Get good at what no one else does
Reading documentation is the thing that nobody wants to do. People want to be able to build and look productive. Complete sprint points, close tickets, speak big about products and features, and deliver on time.
Reading documentation is none of those things. But reading documentation is often the proper precursor to all of those things.
More and more often I come across architecture that was based on a false understanding of a technology. Or needless complexity and confusion in codebase from misused pattern. Stumbling blocks that cause headaches for teams and slow down everyone, just because no one wanted to read the documentation for 30 minutes.
For example, my team spent three months debugging our system when dealing with a bunch of duplicate jobs executing. This caused large problems with our customers. It wasn’t solved until we finally read the documentation on how RabbitMQ’s definitions of ACK & NACK. It wasn’t solved until we read the documentation on how RabbitMQ handles reconnections.
It is crazy how a whole team of engineers can think, “Yeah I know Rabbit, it’s just a message queue. I don’t need to read the docs, it’s simple”, and delay effective problem solving. The answer is simple. Do the work and READ.
You want to be an expert at something?
Read the docs. Trust me, no one else is going to stop you.

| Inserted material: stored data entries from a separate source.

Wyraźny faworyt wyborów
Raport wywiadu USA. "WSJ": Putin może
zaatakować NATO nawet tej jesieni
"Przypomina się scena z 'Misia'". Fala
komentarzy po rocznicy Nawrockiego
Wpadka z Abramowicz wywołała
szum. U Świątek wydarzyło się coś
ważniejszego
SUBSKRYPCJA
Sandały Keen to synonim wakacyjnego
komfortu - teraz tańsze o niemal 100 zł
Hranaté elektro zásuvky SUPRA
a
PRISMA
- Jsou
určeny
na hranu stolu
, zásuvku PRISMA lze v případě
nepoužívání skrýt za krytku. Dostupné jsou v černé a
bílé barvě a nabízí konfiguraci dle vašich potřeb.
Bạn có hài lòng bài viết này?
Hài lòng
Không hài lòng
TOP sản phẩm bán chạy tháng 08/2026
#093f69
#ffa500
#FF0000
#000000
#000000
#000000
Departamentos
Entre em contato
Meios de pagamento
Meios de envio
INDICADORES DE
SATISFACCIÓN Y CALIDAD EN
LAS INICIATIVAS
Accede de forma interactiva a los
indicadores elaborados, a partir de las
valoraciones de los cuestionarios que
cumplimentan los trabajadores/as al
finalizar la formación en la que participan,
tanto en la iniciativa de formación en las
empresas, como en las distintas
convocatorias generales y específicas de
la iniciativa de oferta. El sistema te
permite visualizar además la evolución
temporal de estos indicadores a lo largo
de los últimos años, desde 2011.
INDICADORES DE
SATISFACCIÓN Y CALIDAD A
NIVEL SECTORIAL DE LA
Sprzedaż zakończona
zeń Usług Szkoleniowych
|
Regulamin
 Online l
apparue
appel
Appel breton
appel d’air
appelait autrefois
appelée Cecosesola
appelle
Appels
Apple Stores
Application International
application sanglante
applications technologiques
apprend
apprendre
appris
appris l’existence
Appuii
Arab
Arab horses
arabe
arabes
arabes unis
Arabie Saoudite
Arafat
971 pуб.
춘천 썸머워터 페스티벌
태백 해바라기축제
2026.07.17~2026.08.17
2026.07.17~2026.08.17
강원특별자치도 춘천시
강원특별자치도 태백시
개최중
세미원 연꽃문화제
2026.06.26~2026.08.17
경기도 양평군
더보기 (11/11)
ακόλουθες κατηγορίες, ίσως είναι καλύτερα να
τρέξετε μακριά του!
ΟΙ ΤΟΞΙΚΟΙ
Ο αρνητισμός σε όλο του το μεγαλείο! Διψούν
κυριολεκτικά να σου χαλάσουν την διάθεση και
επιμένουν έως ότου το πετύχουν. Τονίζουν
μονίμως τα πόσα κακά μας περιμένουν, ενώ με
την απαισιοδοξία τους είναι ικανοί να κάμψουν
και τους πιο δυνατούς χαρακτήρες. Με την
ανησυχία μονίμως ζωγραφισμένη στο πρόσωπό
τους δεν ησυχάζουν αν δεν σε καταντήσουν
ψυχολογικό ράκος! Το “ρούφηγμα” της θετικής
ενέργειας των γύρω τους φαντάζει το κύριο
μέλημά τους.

Don’t just assume how something operates. That’s not a good engineering practice. Computer science and programming is an artificial field and it is perfectly knowable. Don’t go introducing unknowns into your systems, and if there are any, figure them out.
Maybe you’re the new kid on the team and there’s no documentation on how a system works. Good news, the code is the documentation now. Start reading. It might be the worst form of documentation, but at least it’s the truest form.
No Cheating
AI doesn’t change the game in this regard. AI can help you read documentation, but it can’t read it for you. You still need to know how to steer AI in the right direction. Even if the AI understands perfectly, if you don’t, you steer the AI ignore the documentation or misuse a tool. At the end of the day you are responsible for the code that you and your AI creates.
Read the fucking manual if you want to get good.